18/01/2015

Enred(ad)o

[a leitura de Esta noite Não Aconteceu por Carla M. Soares]


Há pessoas que vivem toda a vida como jogadores a quem a sorte sorri continuamente. Rosário Toledo sentia-se assim e, mais uma vez, o acaso pusera-lhe na mão a peça que lhe permitiria completar o seu puzzle...
pág 95




E nós, leitores, somos jogadores neste jogo? Que linhas seguimos neste labirinto de palavras e intenções? Que que peças nos são oferecidas?

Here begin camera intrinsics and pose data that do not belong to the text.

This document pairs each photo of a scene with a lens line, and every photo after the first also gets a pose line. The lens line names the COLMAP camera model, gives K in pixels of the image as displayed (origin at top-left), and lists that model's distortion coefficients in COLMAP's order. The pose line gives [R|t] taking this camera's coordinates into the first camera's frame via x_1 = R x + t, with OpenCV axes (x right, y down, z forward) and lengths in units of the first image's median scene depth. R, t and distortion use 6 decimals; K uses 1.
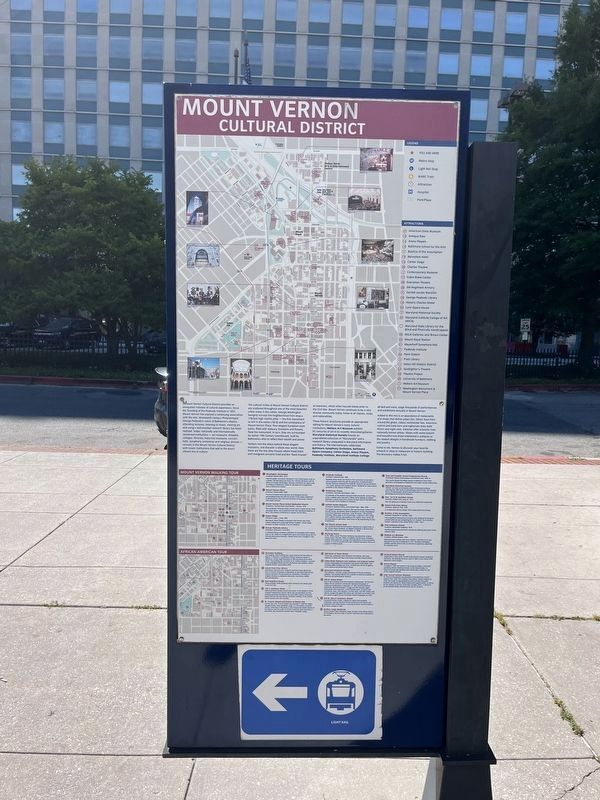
lens RADIAL K [[604.3, 0, 302.5], [0, 604.3, 404.7], [0, 0, 1]] dist [0.059247, -0.075267]
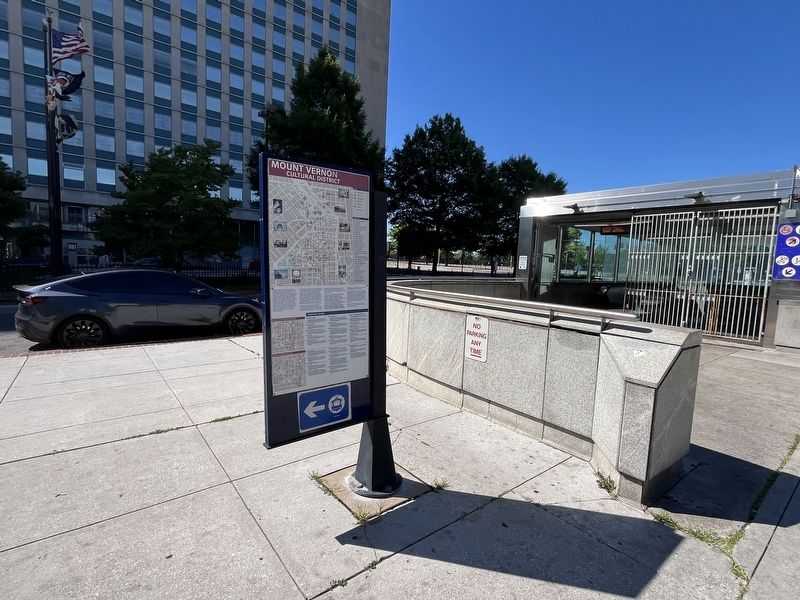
lens RADIAL K [[390.0, 0, 400.0], [0, 390.0, 300.0], [0, 0, 1]] dist [-0.002031, -0.000096]
pose [[0.798425, -0.062747, 0.598815, -0.693831], [0.066347, 0.997667, 0.016078, 0.043707], [-0.598427, 0.026893, 0.800726, -0.462541]]
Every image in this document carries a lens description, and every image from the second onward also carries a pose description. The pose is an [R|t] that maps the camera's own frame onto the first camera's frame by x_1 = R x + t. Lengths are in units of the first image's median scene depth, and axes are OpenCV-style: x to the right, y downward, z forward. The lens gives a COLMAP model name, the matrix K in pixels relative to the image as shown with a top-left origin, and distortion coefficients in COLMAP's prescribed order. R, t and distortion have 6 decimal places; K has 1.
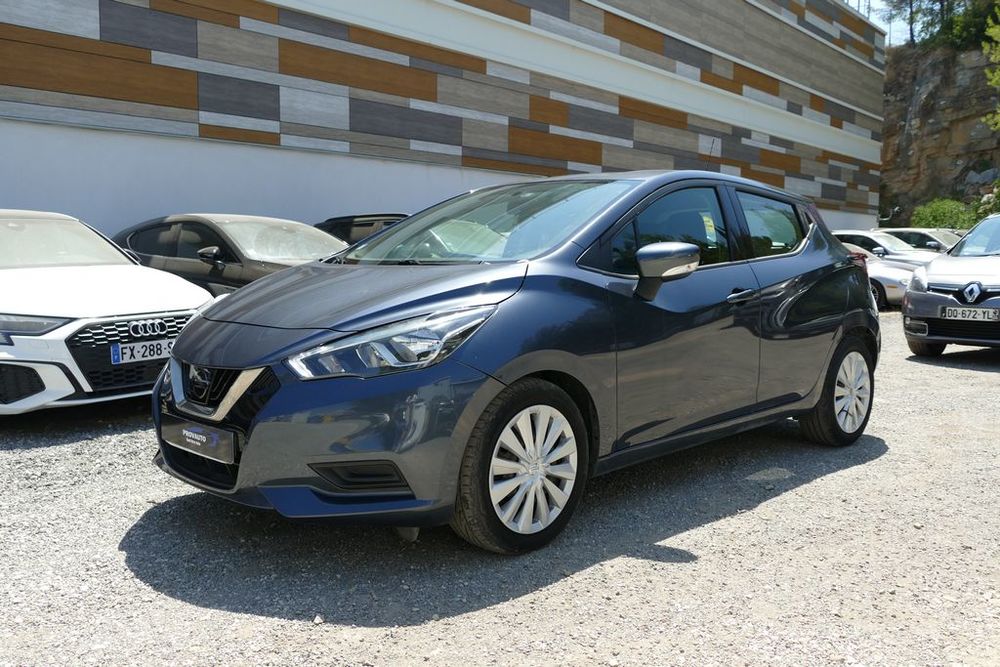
lens RADIAL K [[903.5, 0, 495.5], [0, 903.5, 334.3], [0, 0, 1]] dist [-0.019235, 0.015920]
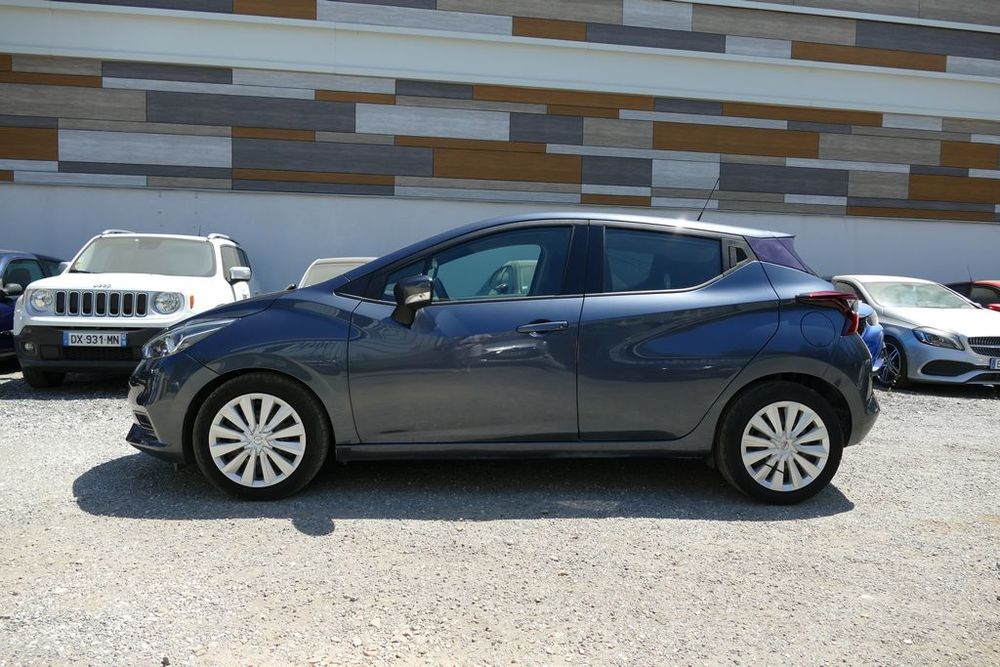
lens RADIAL K [[723.2, 0, 502.3], [0, 723.2, 337.0], [0, 0, 1]] dist [-0.008200, -0.004302]
pose [[0.750018, 0.059426, -0.658743, 0.212110], [-0.080688, 0.996738, -0.001950, -0.006656], [0.656478, 0.054615, 0.752366, 0.086867]]
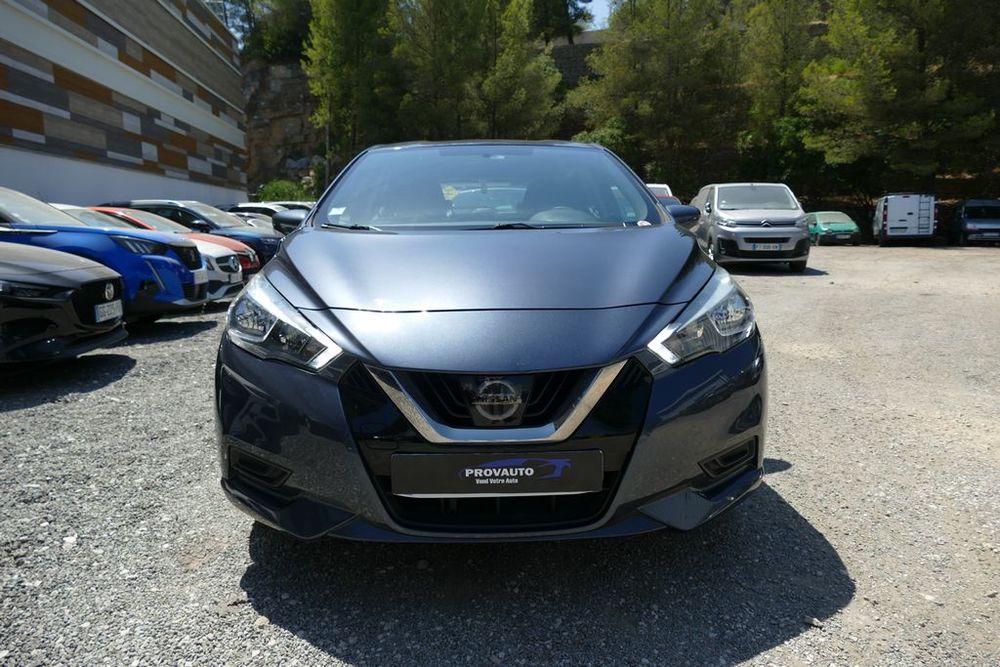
lens RADIAL K [[723.2, 0, 501.0], [0, 723.2, 334.3], [0, 0, 1]] dist [-0.008200, -0.004302]
pose [[0.681843, -0.128442, 0.720133, -0.154574], [0.083600, 0.991696, 0.097723, -0.010809], [-0.726705, -0.006429, 0.686919, 0.128724]]
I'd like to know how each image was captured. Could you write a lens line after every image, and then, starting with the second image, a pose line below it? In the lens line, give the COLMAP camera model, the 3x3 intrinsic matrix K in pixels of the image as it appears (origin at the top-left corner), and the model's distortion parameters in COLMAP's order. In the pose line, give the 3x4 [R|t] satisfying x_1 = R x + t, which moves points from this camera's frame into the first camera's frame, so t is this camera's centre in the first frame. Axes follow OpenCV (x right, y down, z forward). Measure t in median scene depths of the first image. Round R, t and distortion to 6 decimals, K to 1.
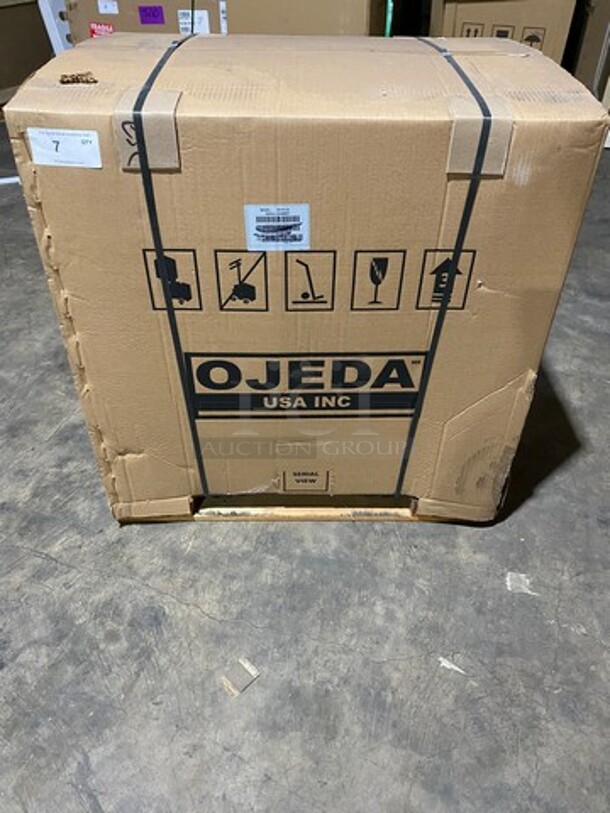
lens RADIAL K [[615.0, 0, 305.0], [0, 615.0, 406.5], [0, 0, 1]] dist [0.009832, -0.008213]
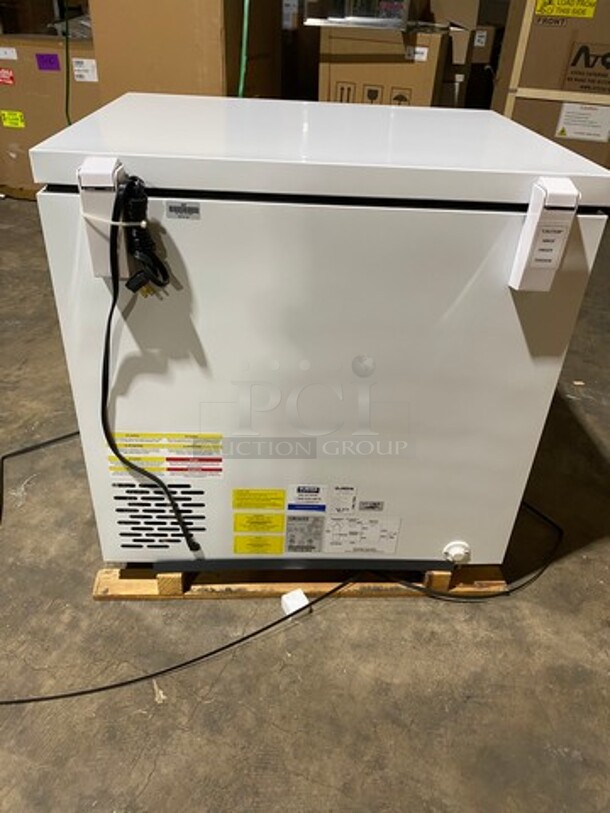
lens RADIAL K [[615.0, 0, 305.0], [0, 615.0, 406.5], [0, 0, 1]] dist [0.009832, -0.008213]
pose [[0.999244, 0.033292, 0.020074, 0.486106], [-0.031429, 0.995723, -0.086880, 0.070230], [-0.022880, 0.086183, 0.996017, -0.015128]]
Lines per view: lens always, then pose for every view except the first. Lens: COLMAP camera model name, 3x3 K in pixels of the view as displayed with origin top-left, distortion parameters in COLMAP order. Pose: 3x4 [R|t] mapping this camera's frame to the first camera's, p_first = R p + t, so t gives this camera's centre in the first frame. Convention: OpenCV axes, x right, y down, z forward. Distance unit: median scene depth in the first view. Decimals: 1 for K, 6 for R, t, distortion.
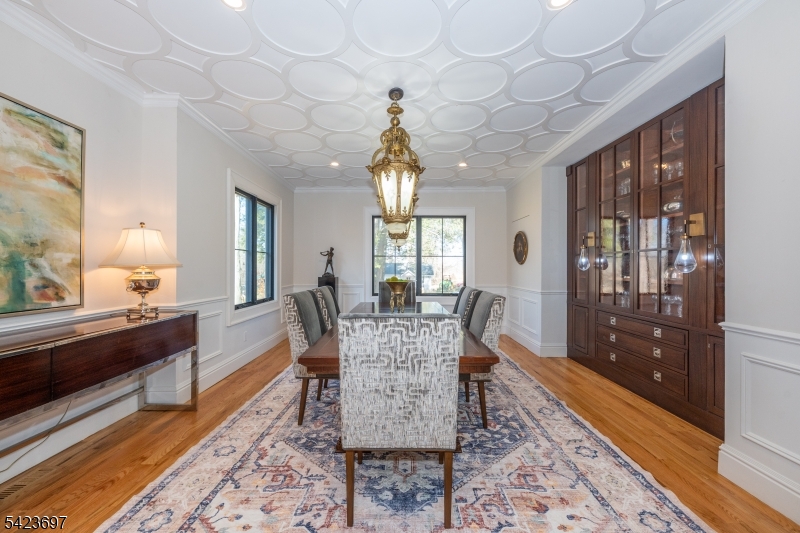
lens RADIAL K [[316.9, 0, 405.6], [0, 316.9, 266.9], [0, 0, 1]] dist [0.003955, 0.000537]
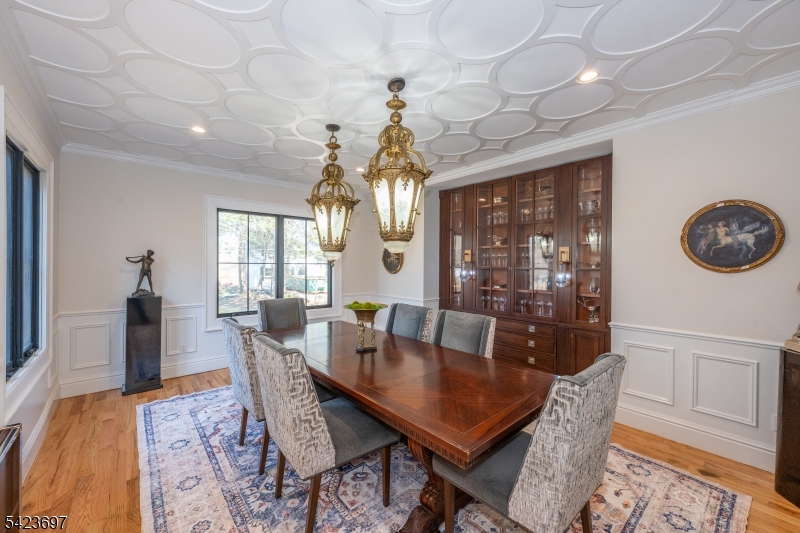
lens RADIAL K [[316.9, 0, 404.5], [0, 316.9, 265.0], [0, 0, 1]] dist [0.003955, 0.000537]
pose [[0.750187, -0.000656, 0.661225, -0.531703], [-0.006094, 0.999950, 0.007906, -0.077967], [-0.661197, -0.009961, 0.750146, 0.335621]]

Muitas, e soltas, com esquinas que não encaixam. Colidem asperamente e causam estranheza. Até que uma se move dentro da intriga e as outras vão caindo nos seus lugares, as arestas cortantes mas afinal coincidentes, no espaço curto de uma noite que não aconteceu. Ou aconteceu. Ou ambas as coisas. 

E se, no espaço de uma noite, todas as linhas cortadas abruptamente no nosso percurso viessem enredar-nos? Todas as nossas insuficiências? As nossas culpas, os nossos fantasmas, as consequências das nossas escolhas, as nossas perdas? E se nessa noite os outros da nossa vida, os que são da nossa vida mas não estão na nossa vida, nos batessem à porta a lembrar o que muito fizemos por esquecer? E se fosse negro o esquecimento? Se fosse assim, quando duraria cada hora? E se nada disto fosse senão ficção? 


É por isso que são muitas e longas as horas em Esta Noite Não Aconteceu, como são muitas e obscuras as peças do quebra-cabeças de uma realidade que não o é. Ou é. Nem a história de cada um, nem cada um são reais ou irreais: nem a escritora elegante de literatura light que já não deseja sê-lo, nem o jovem jornalista de intenções ocultas, nem o assassino ou a vítima que o serão ou não.  

Como sempre é na escrita, neste livro, tão pequenino, tão enredado e escondido como a jovem da capa, tão bom de ler, as palavras criam uma realidade completa dentro de si mesma. Nem verdade, nem ficção.